Even though many details remain unresolved, the White House and GOP leaders are aiming to write tax bills that meet several key targets. They want to lower the top corporate tax rate from 35 percent to 20 percent, collapse the number of income brackets paid by families and individuals from seven to three, and eliminate the estate tax and the alternative minimum tax.
Democrats and a number of budget experts have said the GOP tax plan would predominantly benefit the wealthiest Americans, with some taxes actually going up on the middle class and upper-middle class. Brady dismissed these concerns, telling people to study the bill he introduces next week.

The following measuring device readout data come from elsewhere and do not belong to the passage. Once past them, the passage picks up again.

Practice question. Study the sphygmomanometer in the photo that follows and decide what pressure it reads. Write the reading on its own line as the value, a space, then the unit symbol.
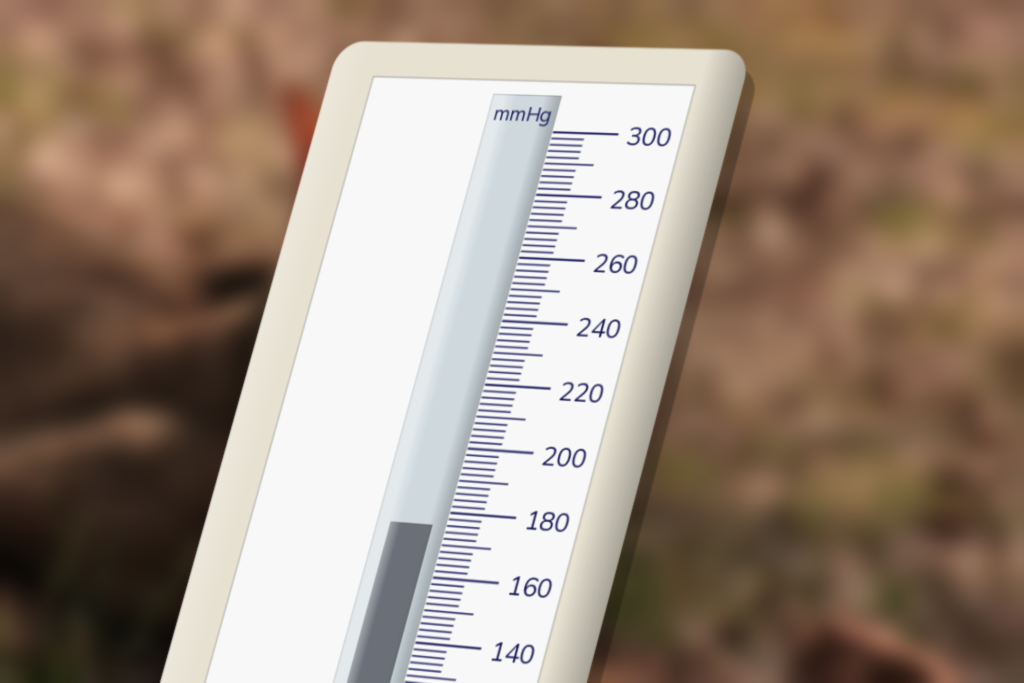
176 mmHg
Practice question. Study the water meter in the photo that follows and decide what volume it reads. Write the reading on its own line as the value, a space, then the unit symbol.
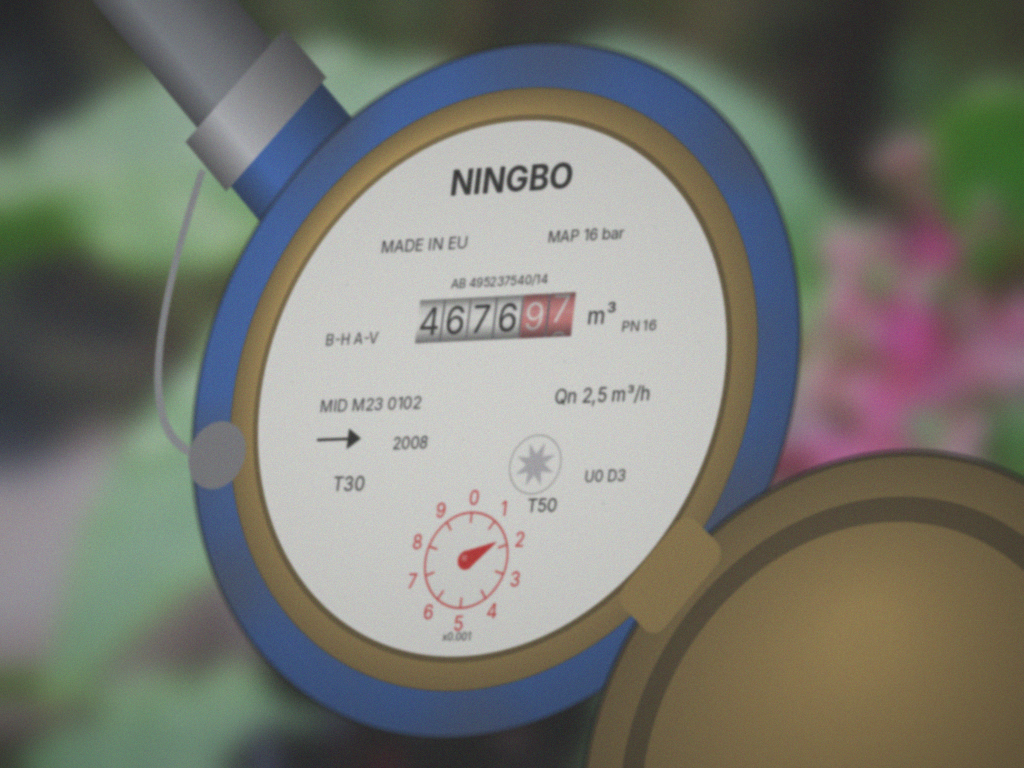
4676.971 m³
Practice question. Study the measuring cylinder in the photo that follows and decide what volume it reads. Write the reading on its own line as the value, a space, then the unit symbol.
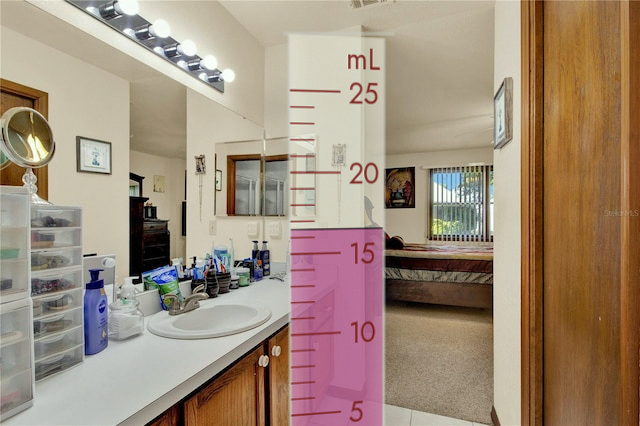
16.5 mL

He said that after the tax cut measure becomes law, he will pivot his attention next year into dismantling the Internal Revenue Service through a process he described as a “bust up [of] the IRS as it is today.” He said he wants the focus of the changed agency to be “focused on that simpler, fairer tax code” that the bill would create.
The comments by Brady and Hatch show the immense pressure that congressional leaders are under to find new revenue to offset some of the sweeping tax cuts Trump has promised. The Tax Policy Center, a nonpartisan Washington think tank, has analyzed that Americans saved $67.2 billion in taxes by contributing to defined-contribution plans like 401(k) accounts in 2015. Some Republicans believe they need to eliminate at least $400 billion a year in tax deductions and incentives to ensure that their tax plan can pass the Senate according to certain rules.
If Brady is going to offer some Republicans major concessions on the state and local tax debate, he could be forced to seek new revenue elsewhere, and the retirement accounts appear to be one target.
Sen. Bob Corker (R-Tenn.) said Wednesday that the White House should not be putting down markers about what will and won’t be in the bill. Instead, he said, the White House should give lawmakers room to negotiate because they will have to make difficult decisions. Corker said they will ultimately need to eliminate $4 trillion in tax benefits over 10 years, something he said will take a “herculean effort.”
“To begin telling them in advance what is on the table and off the table does nothing but hurt the effort,” said Corker, who has signaled he would eventually oppose the tax bill if it adds to the deficit.